Fuel injector and valve seat therefor

Abstract

 An electromagnetic fuel injector (10) has a housing (12) with a solenoid (24) disposed therein. The solenoid (24) operates an armature valve member (60) relative to a valve seat (58) in a valve seat disc (48) to meter fuel through the valve seat (58) and to the orifices (38) of an orifice director plate (36) disposed below the valve seat disc (48). The valve seat disc (48) is constructed of a thin sheet material which is punched to form a fuel passage (54) therethrough. The punching operation results in a raised annular ridge (56) about the perimeter of the passage (54). The raised annular ridge (56) forms a valve seat (58) which may be further reduced in height by machining. The machining has the additional benefit of placing a valve seating surface on the valve seat (58) for fluid-tight sealing with the valve member (60). A fuel injector (10) having a valve seat disc (48) constructed using this method can have a reduced sac volume between the valve seat (58) and the orifices (38) of the orifice director plate (36) resulting in improved injector performance.

Description

[0001] The present invention relates to a method of manufacturing a valve seat and to an injector, such as a fuel injector.

[0002] Electromagnetic fuel injectors are used in internal combustion engines to regulate the discharge of precise quantities of fuel per unit time for optimised engine performance. Such fuel injectors, as well as other solenoid valve structures, have incorporated a solenoid armature located between the pole piece of the solenoid and a fixed valve seat, whereby the armature operates as a valve member. An example of an electromagnetic fuel injector of such type is disclosed in US-A-4,572,436, in which an armature valve controls the delivery of fuel through passages in an orifice plate.

[0003] While the injector disclosed in US-A-4,572,436 has performed with good results, it is desirable, from the standpoint of flow control, to utilise an orifice director plate downstream of the fuel passages. Satisfactory performance has not always been achieved with such injector designs, due to the substantial volume, known as the sac volume, formed between the armature valve and the director plate orifices. Under conditions of high manifold vacuum and temperature, the sac volume of fuel is evacuated between fuel pulses, causing a flow shift as the sac volume is refilled during a subsequent injection event.

[0004] The present invention seeks to provide an improved method of manufacturing a valve seat and an improved injector.

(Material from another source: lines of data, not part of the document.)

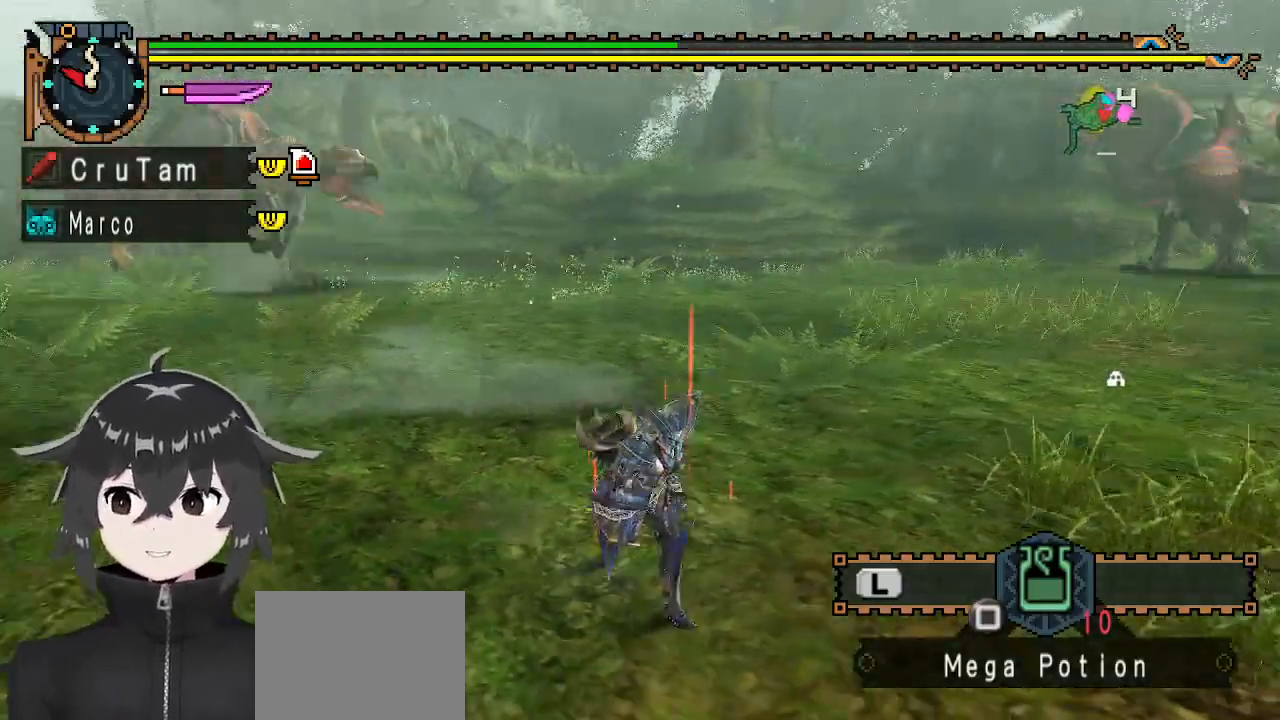
{"buttons": [], "left_stick": "down", "right_stick": "center", "events": [[100, "left_stick", "down"], [100, "right_stick", "center"]]}
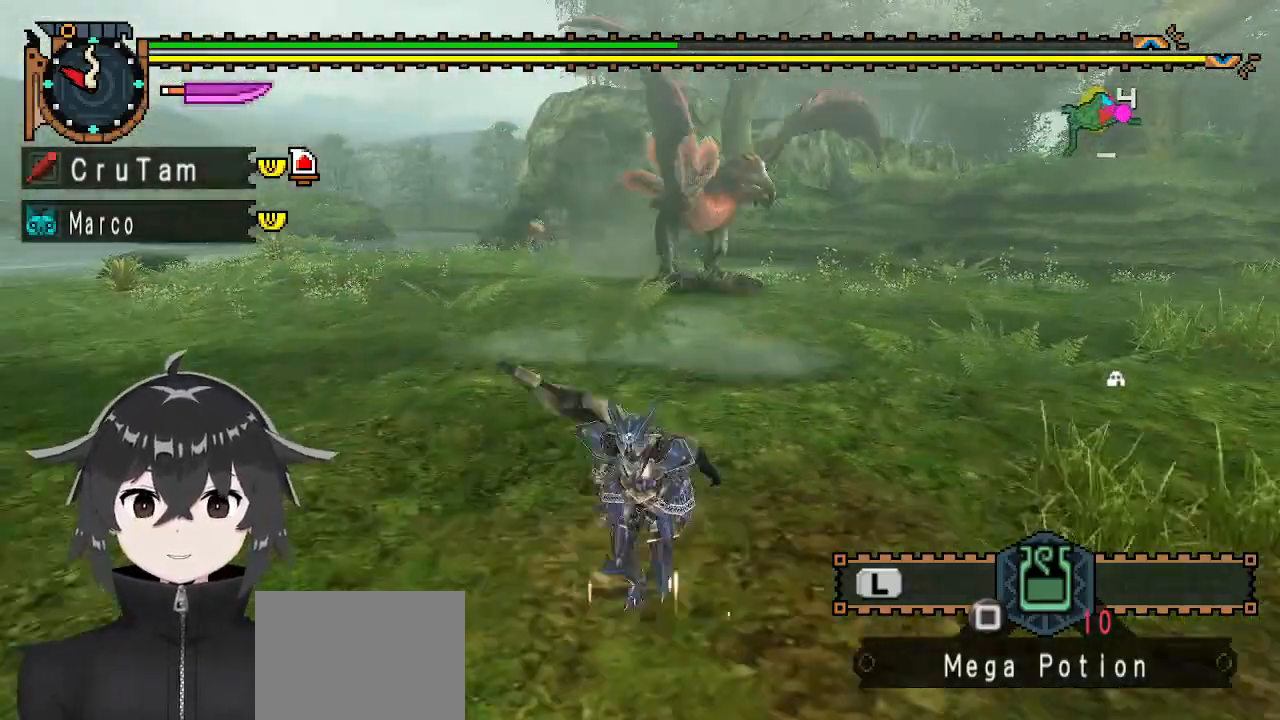
{"buttons": ["R1"], "left_stick": "down-right", "right_stick": "center", "events": [[233, "right_stick", "right"], [433, "left_stick", "down-right"], [433, "right_stick", "center"], [467, "R1", "down"]]}
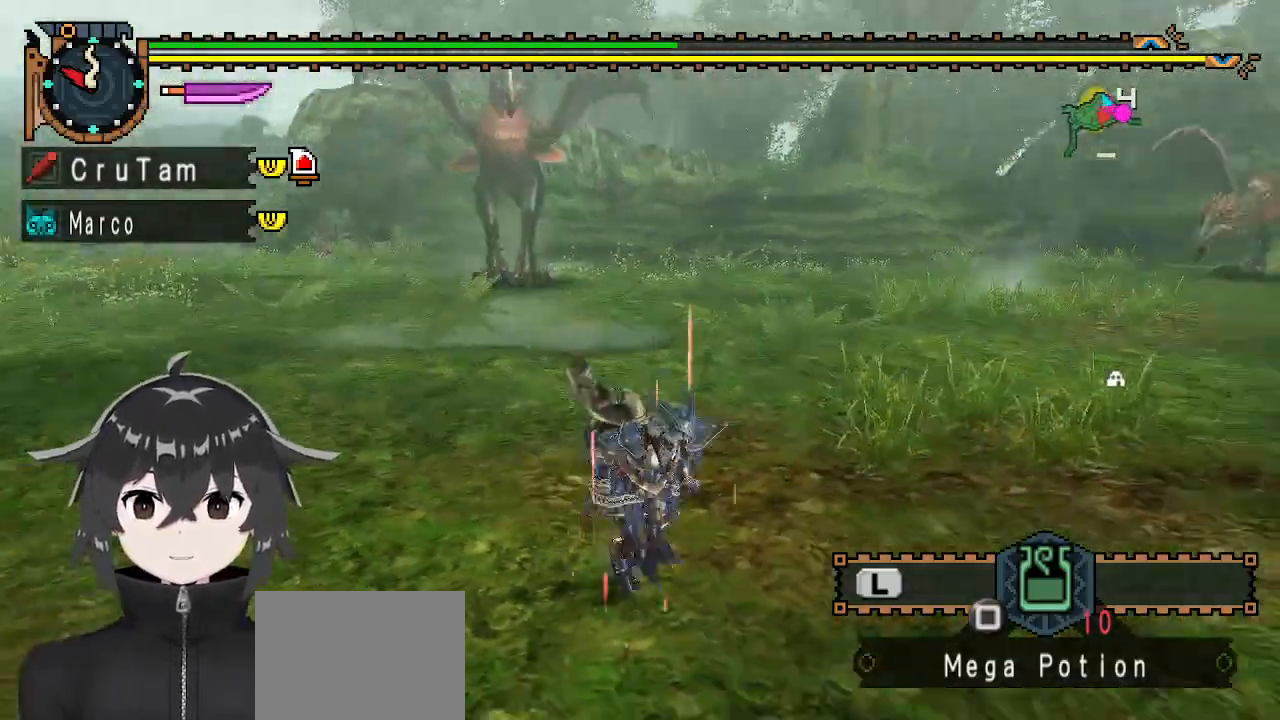
{"buttons": ["R1"], "left_stick": "right", "right_stick": "center", "events": [[333, "left_stick", "right"]]}
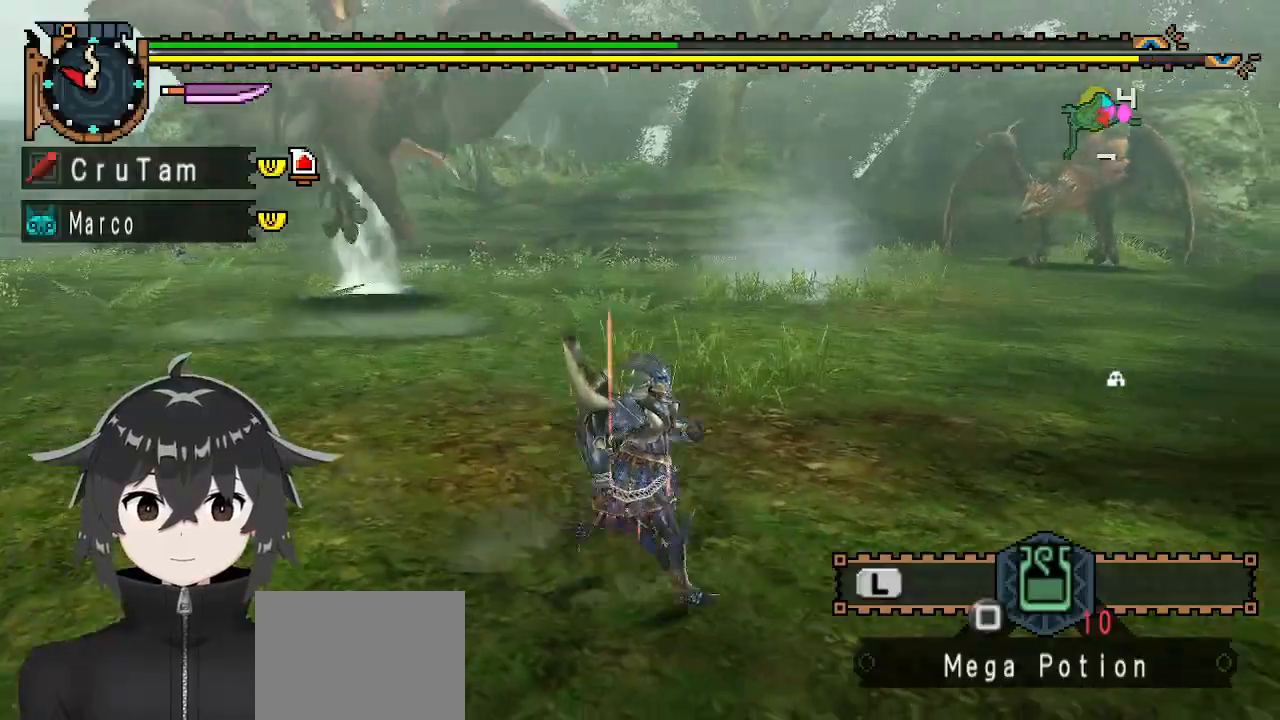
{"buttons": ["R1"], "left_stick": "right", "right_stick": "left", "events": [[433, "right_stick", "left"]]}
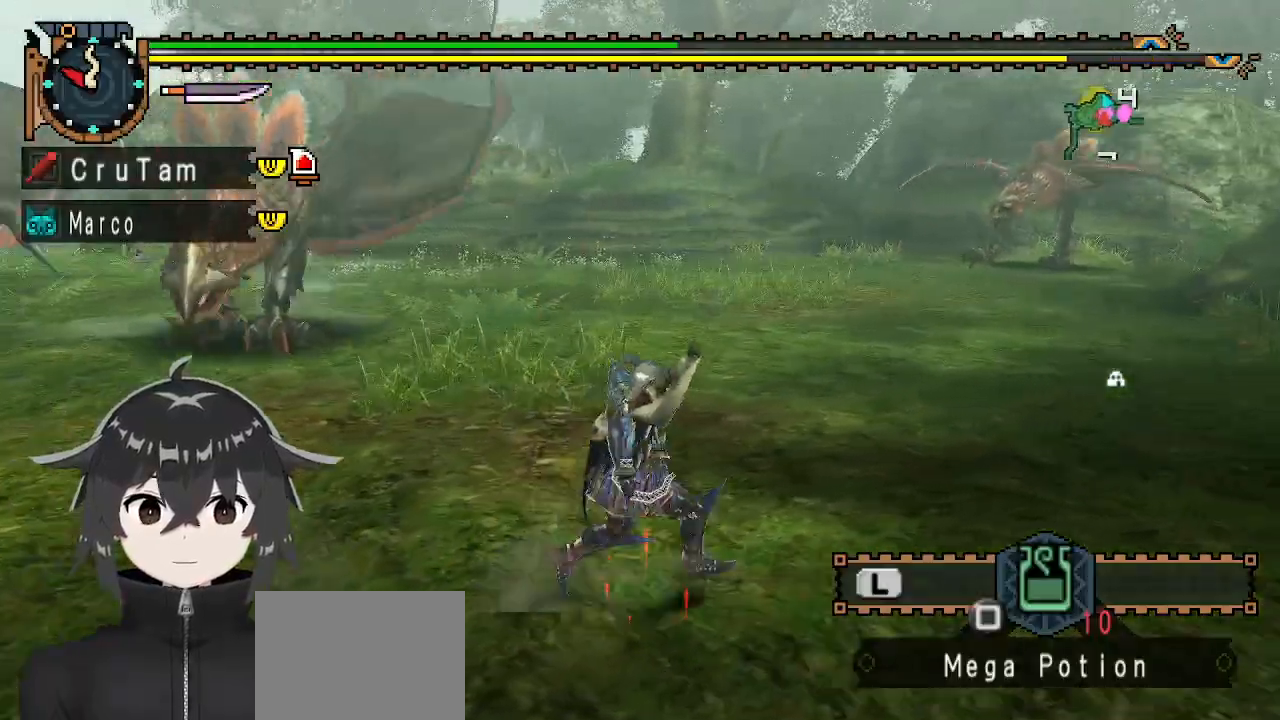
{"buttons": ["R1"], "left_stick": "right", "right_stick": "center", "events": [[67, "right_stick", "center"]]}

[0005] According to an aspect of the present invention, there is provided a method of manufacturing a valve seat as specified in claim 1.

[0006] According to another aspect of the present invention, there is provided an injector as specified in claim 3.

[0007] The present invention can provide a fuel injector and method of manufacturing the same, which has a small sac volume and which minimises flow shift to increase engine performance.

[0008] A preferred embodiment provides an electromagnetic fuel injector with a disc armature for use in an internal combustion engine. The fuel injector of this embodiment includes housing means with an axial bore therethrough and having an orifice director plate fixed at one end and a solenoid at the other end in spaced-apart relationship to the orifice plate by means of a spacer ring to form a valve chamber therebetween. The valve chamber is provided with a circular valve seat disc, positioned adjacent to the orifice plate and having an annular valve seat surface and a fuel passage extending through the surface. Flow through the fuel passage in the valve seat disc is controlled by an armature valve member through the axial movement of the armature valve between the valve seat surface and the working surface of the solenoid assembly. Minimisation of the fuel volume, or sac volume, between the valve seat surface and downstream director plate orifices is achieved through a valve seat disc of unique construction having a minimal thickness provided using a thin sheet material in which a hole is punched to produce the fuel passage. A raised annular edge extending about the passage results from the punching process. The edge is preferably machined to produce a valve seating surface having a significantly reduced height in relation to prior art machined distributor plates. The result of the thin valve seat disc and reduced valve seat height is a minimised sac volume upstream of the orifice director plate which limits flow rate variation caused by the evacuation between fuel pulses.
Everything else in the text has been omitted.